From the investor’s point of view, it’s a really cool thing that you get to track a company over three months and see how well people keep their promises. What’s important is not the pitch - it’s what people deliver over time, how companies are consistent with communication and in developing the minimal viable product and really sticking to the knitting, doing whatever it takes to get their product to a stage in just a tiny little window of time.

You get a lot of experience working with entrepreneurs and they get a tremendous amount of life changing advice in an accelerator program. I highly recommend them.

You guys typically invest on the very micro seed level. What’s your strategy?

What my partner Bill would call it is iterate investing or agile investing. The traditional venture capital investing style is backing a fantastic, well-proven team, with a VP of Engineering that has done 3 other companies. With a great idea and this and that and the other thing, they’ll fund him with $3 million for 18-24 months of runway. That’s not the lightweight way we do things today, in the day of agile development and scrum meetings, of getting the product out every week, putting it into the hands of customers, seeing what they do with it, and getting traction.

Everyone thinks their idea is worth tens of millions - but it’s not. It’s execution that makes it worth it to investors, and that shows up in traction.

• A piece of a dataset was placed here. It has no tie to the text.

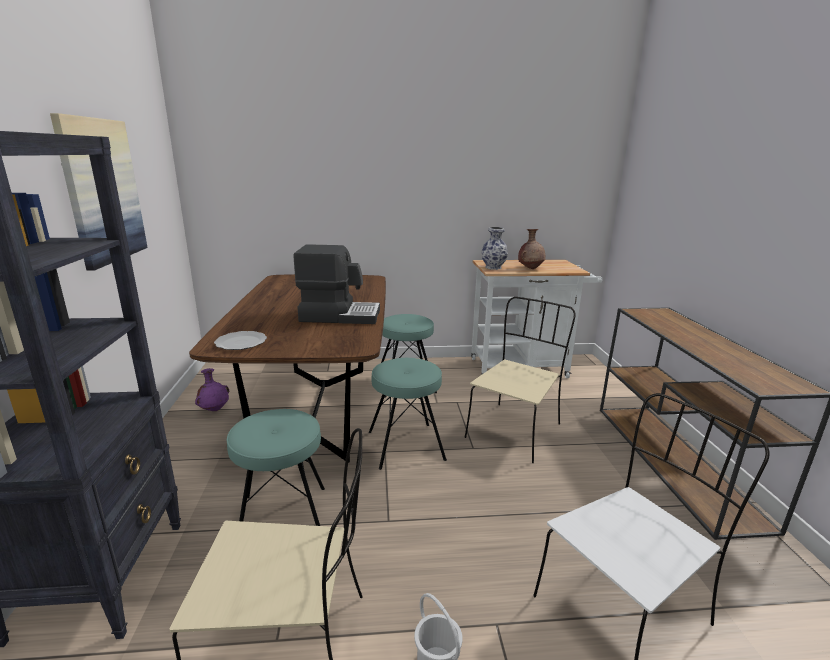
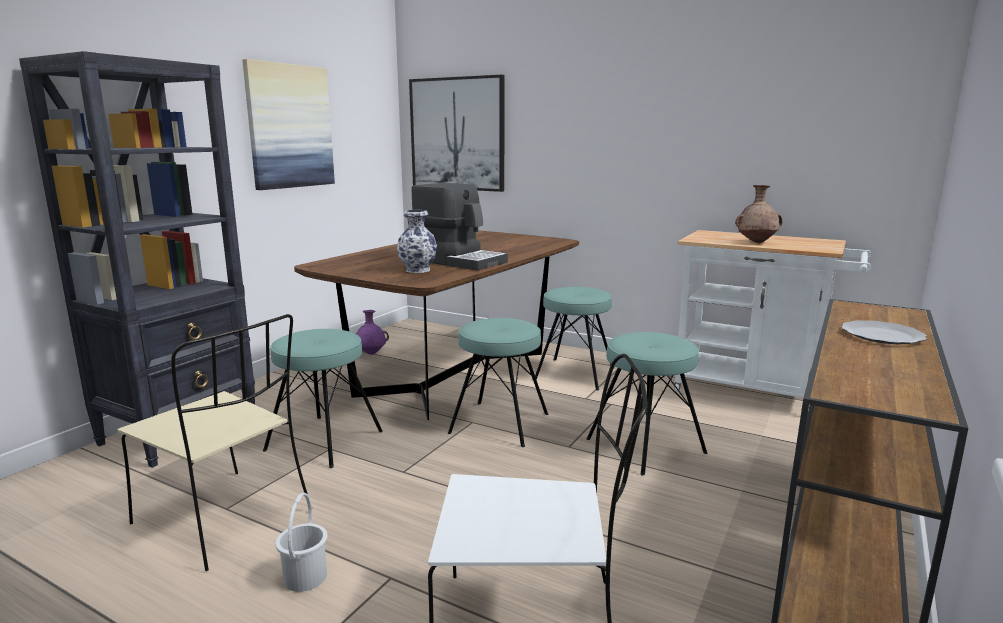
camera: 35 degrees right, 5 degrees down
(241, 343) = (341, 266): plate -> plate (883, 336)
(249, 187) = (457, 134): none -> picture
(493, 267) = (704, 237): vase -> vase (418, 270)
(514, 430) = (645, 446): beige chair -> turquoise stool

To me there’s a fundamental flaw in understanding about what it takes to build a business - and yet companies would want us to value them at tens of millions of dollars. Often, without a team! You need a technical team, and you need a marketing team. You need a sales capability - and that’s all boiled into 2 or 3 different people.

If you want to see that kind of valuation, show me what you’ve done. Show me the working prototype. If you’ve got the skills to do the website, surely you’ve got a working prototype. Don’t show up asking for $50,000 to outsource it to other developers saying, “Trust me, it’ll be great!”

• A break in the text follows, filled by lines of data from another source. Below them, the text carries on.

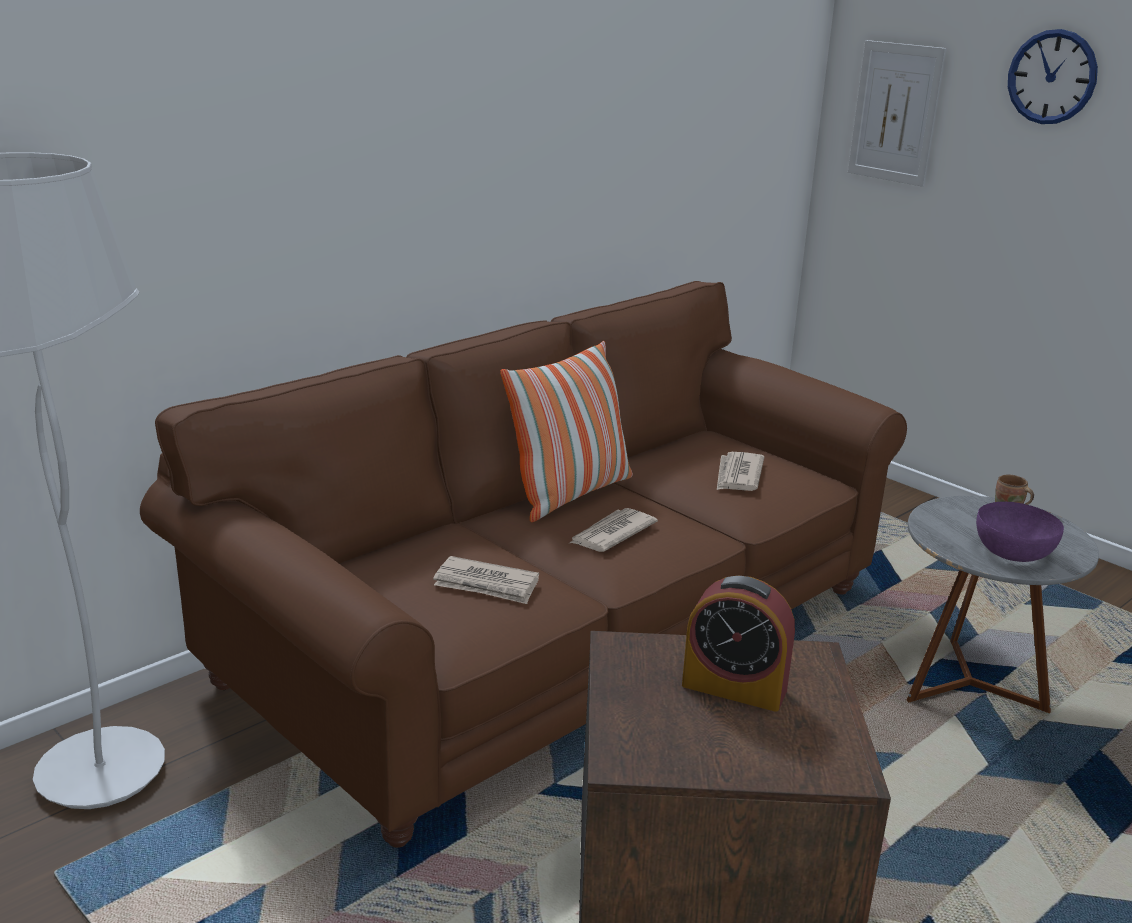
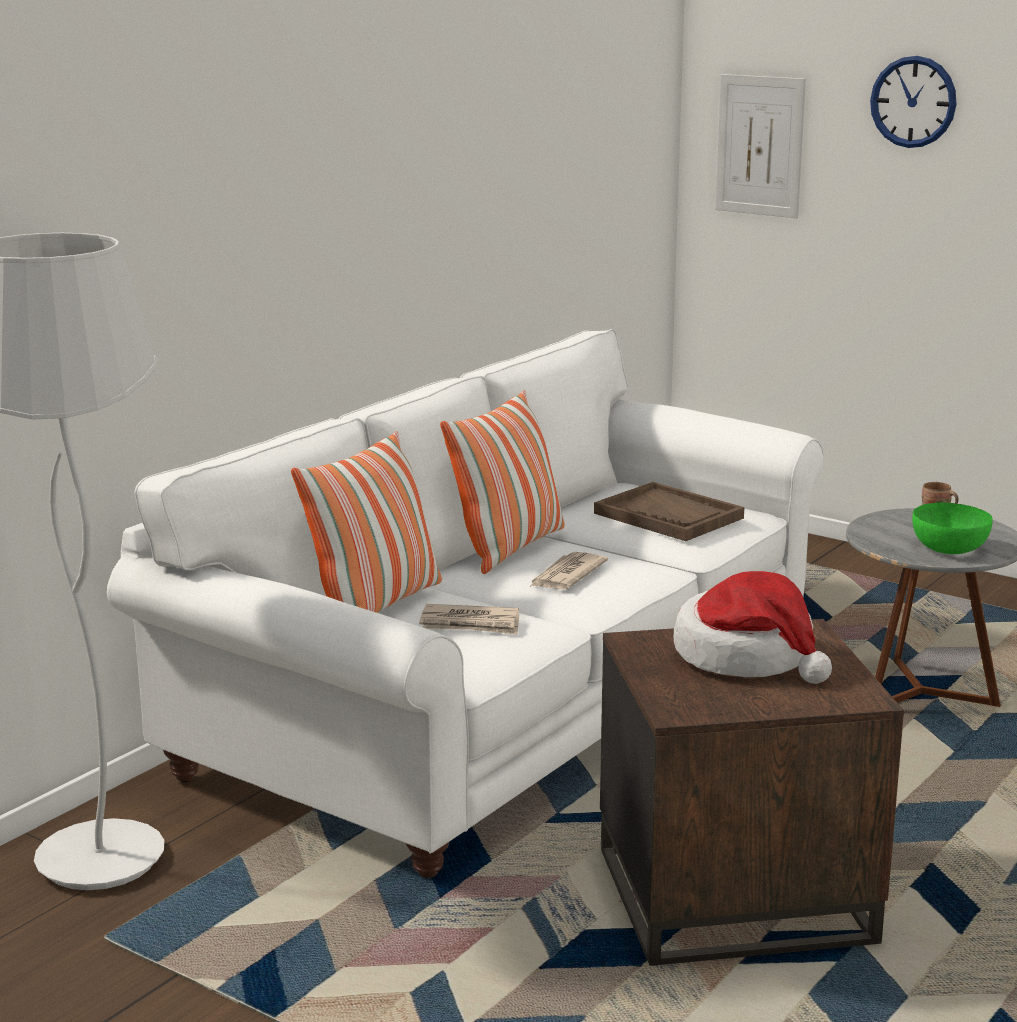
camera: 10 degrees left, 5 degrees down
(406, 549) = (375, 606): none -> pillow
(558, 636) = (508, 700): brown sofa -> white sofa
(734, 687) = (747, 657): alarm clock -> hat
(738, 475) = (669, 516): newspaper -> brown tray
(1014, 552) = (950, 548): purple bowl -> green bowl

Show me what you’ve done with nothing. Creating something from nothing is the most challenging part of what an entrepreneur does. That’s what we do all the time and that’s what actually builds value. That’s what entrepreneurs are doing: they’re always leveraging their own capabilities to be worth something from nothing.

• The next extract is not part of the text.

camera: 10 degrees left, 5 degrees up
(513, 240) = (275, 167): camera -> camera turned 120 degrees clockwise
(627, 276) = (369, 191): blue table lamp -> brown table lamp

That leads me to one of your companies, Harmonix. They spent 10-12 years developing technology, never really succeeded with something in the market after 3-4 tries. Then, all of a sudden, they come up with something that totally takes over the world. How’d that happen?

They have always had cool stuff. I was working in Cambridge when I met them - they were wildly passioante about music and about allowing people to create it.

I love this group of entrepreneurs because of what they could do with very little. I was one of the many people that backed them early, within the first year, before they had any sort of material sales.

Though they raised many rounds of equity to produce Guitar Hero, they actually did extremely well - they’re very rich. Though they kept raising rounds without a breakthrough, they were always working, always had some interest from bands that would be working with them. They always had some buzz, and they were always passionate.

It did take them 10 years, and they did not make any money for 10 years - but they never gave up. And that’s exactly what it takes to be an entrepreneur: to never give up, to know that your vision and direction is the right one. It is a hard path.

These guys kept at it and then suddenly they were the number one band in the world. And suddenly they were selling $1-2 billion dollars worth of product a year.

Tell us about how you got involved with Netflix.

For Netflix, I was an limited partner of another VC fund - that’s how I originally got into Netflix. I just kept buying more and more of it - same as Harmonix - and it became some of the best return I’ve ever had. It’s about having that patience and persistence in things.

With Netflix they launched and went public very quickly, and I kept buying more even when they went public, racking up a huge run over the years.